» INSTRUCTION
Leave out every line that comes before the one containing "For every layout", and reproduce the rest of the listing below exactly, through its last line.

DATA SUPPLIED Start Marker

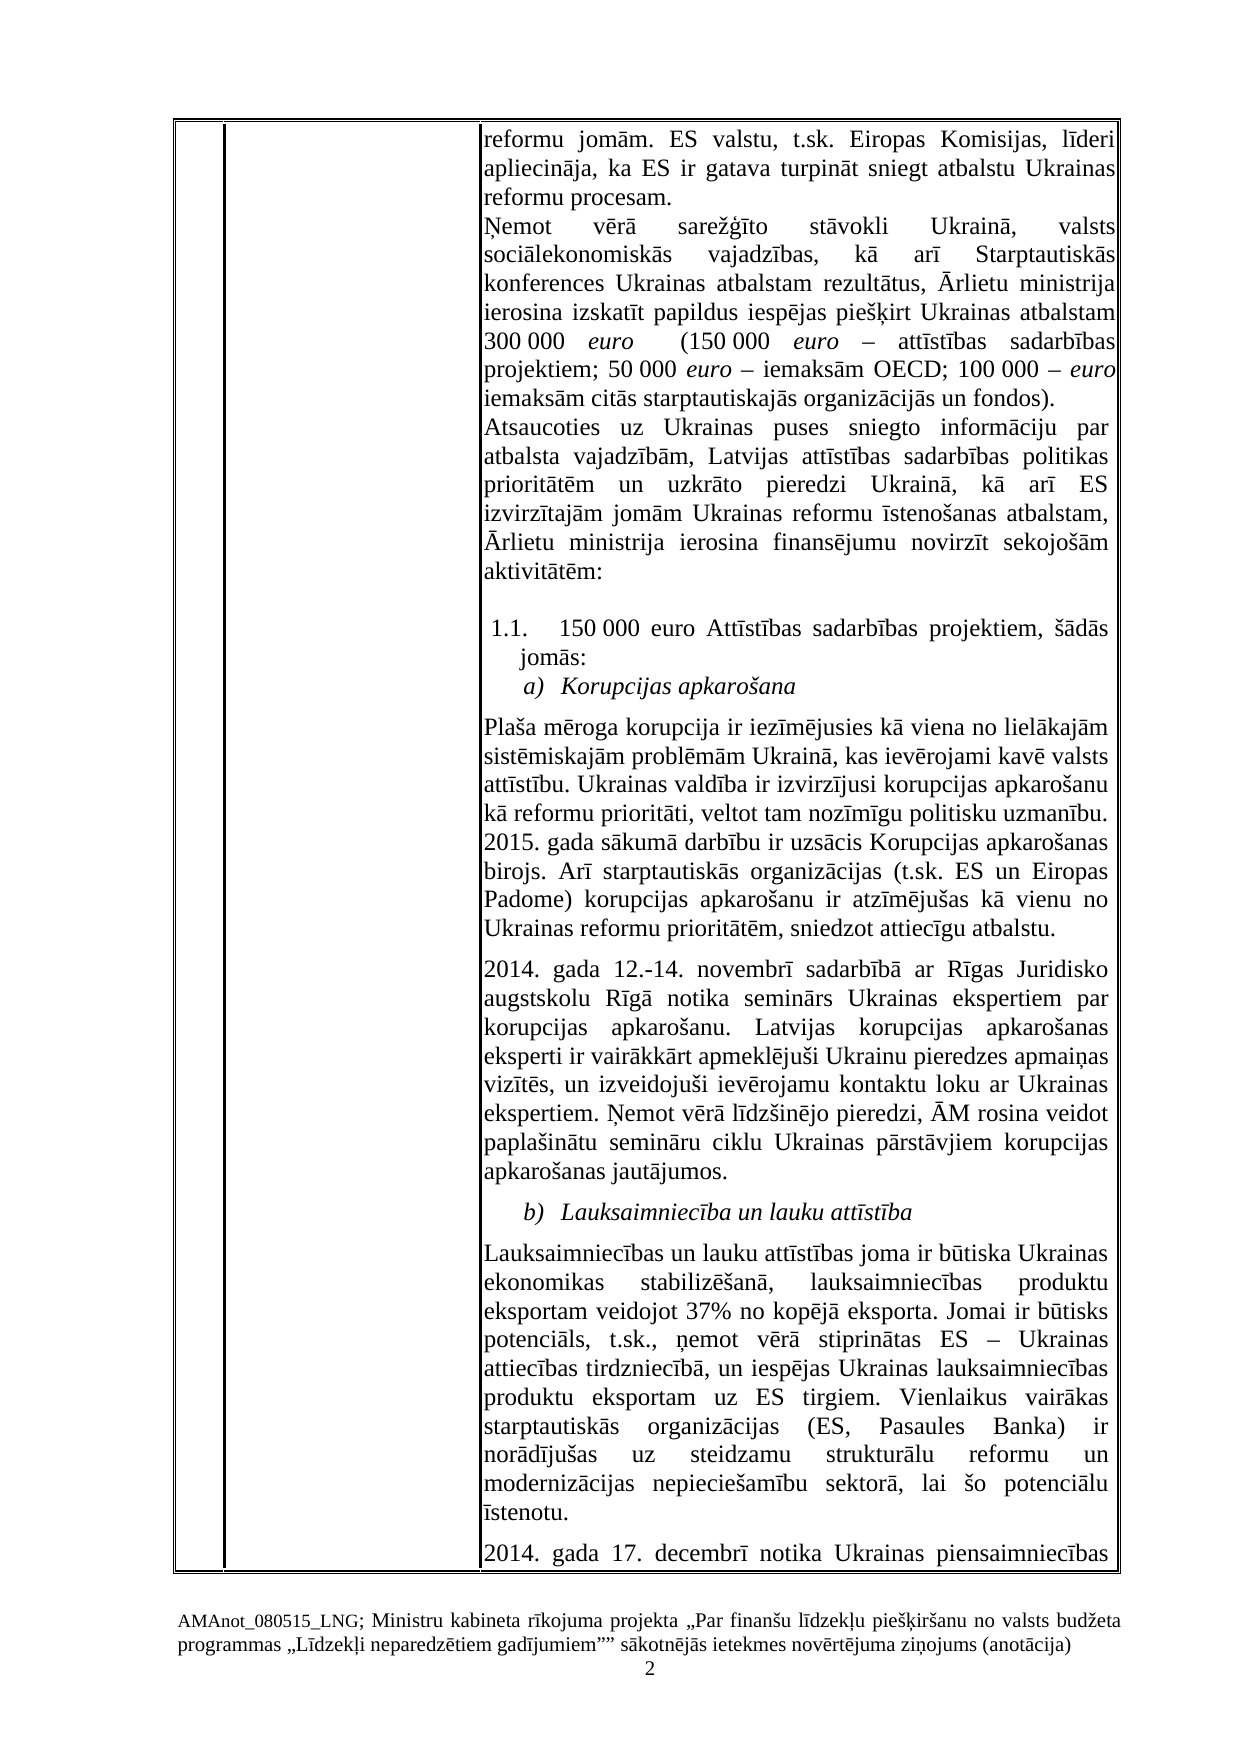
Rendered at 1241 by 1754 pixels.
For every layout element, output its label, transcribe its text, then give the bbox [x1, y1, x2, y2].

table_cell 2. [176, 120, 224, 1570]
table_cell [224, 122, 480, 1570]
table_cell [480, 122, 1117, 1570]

DATA SUPPLIED End Marker

» RESPONSE TO THIS EXERCISE
For every layout element, output its label, transcribe its text, then give the bbox [x1, y1, x2, y2].

table_cell 2. [176, 120, 224, 1570]
table_cell [224, 122, 480, 1570]
table_cell [480, 122, 1117, 1570]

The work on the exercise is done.